Aber in Bayern denkt man zentral. Deswegen ist für das Landratsamt eine landkreisweite oder gar nur talkweite Lösung nicht akzeptabel. Stadler erklärt: “Alle Lockerungen müssen immer mit Regierung von Oberbayern und/oder Gesundheitsministerium abgesprochen werden, der Landkreis kann also keinen Alleingang machen. Wir warten erst auf die neuen Regelungen, die uns nach den Bund-Länder-Besprechungen immer noch nicht vorliegen. Dann wissen wir erst, was künftig überhaupt erlaubt ist und was nicht.”

Mehr Selbstständigkeit gefordert

Zeitgleich fordert die Bundeskanzlerin heute im Bundestag jeden Landrat, jeden Bürgermeister auf, auch selbständig zu handeln, eigene Ideen umzusetzen, so wie es Rostock und Tübingen vormachen. Das Landratsamt traut den fünf Gemeindevorstehern und der örtlichen Tourismus-Truppe wenig zu, sagt: ”Das Tegernseer Tal alleine bietet sich nicht an, weil das Modell wenn dann im gesamten Landkreis eingeführt werden müsste. Ein Landkreis, ein Gesundheitsamt, ein Modell!
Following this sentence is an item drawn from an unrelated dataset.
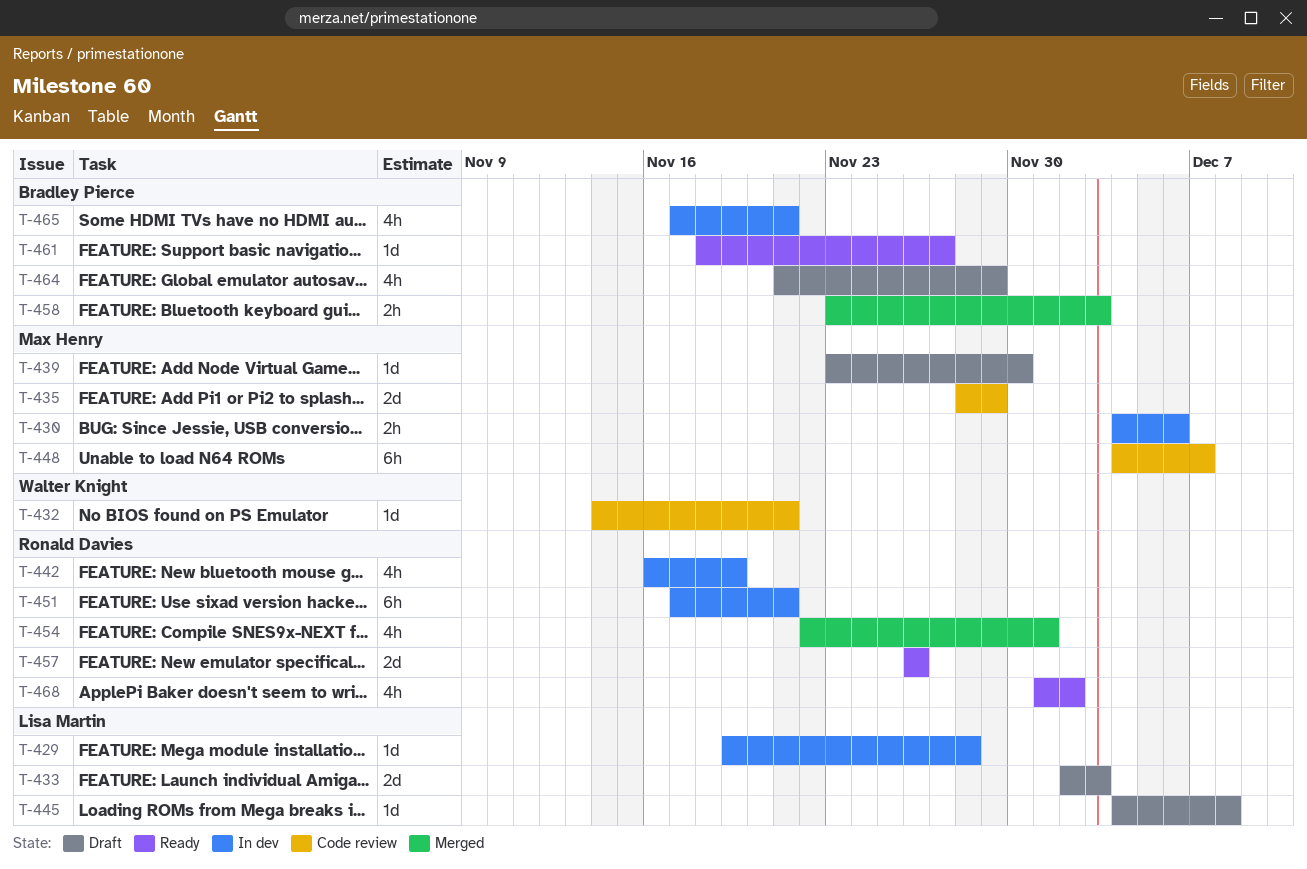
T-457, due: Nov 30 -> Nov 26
Alles andere wäre auch nicht händelbar.”

Mehr noch: ”Unserer Ansicht nach würde es Sinn machen, das Modell nicht auf einen Landkreis zu beschränken, sondern auf mehrere, beispielsweise die ganzen Alpenrand-Landkreise, auszudehnen – sonst wird ein Landkreis möglicherweise wieder stellenweise überrannt…” Laut Stadler muss jedem klar sein:

Das Modell gilt dann nicht nur für die Einheimischen, sondern auch für Tagesausflügler. Die wirklich sehr krisengeplagte Gastronomie würde davon sicher sehr profitieren, aber natürlich gehen auch Begleiterscheinungen wie erhöhte Verkehrsbelastung damit einher.

Ein resolutes Eintreten für die notleidenden Einzelhändler und Gastronomen sieht anders aus. Selbst der Leiter der Tegernseer Tal Tourismus GmbH (TTT) Christian Kausch wartet lieber ab, hofft auf Hilfe von oben (nicht Himmel, sondern München und Miesbach) und sagt: ”Die Modelle werden im Landkreis bereits diskutiert und von uns unterstützt. Ich persönlich sehe hierin echte Perspektiven für unsere Region. In welchen Organisationsgrößen dies möglich wäre bzw. Sinn macht, wird seitens des Landratsamtes mit dem Gesundheitsministerium erörtert.”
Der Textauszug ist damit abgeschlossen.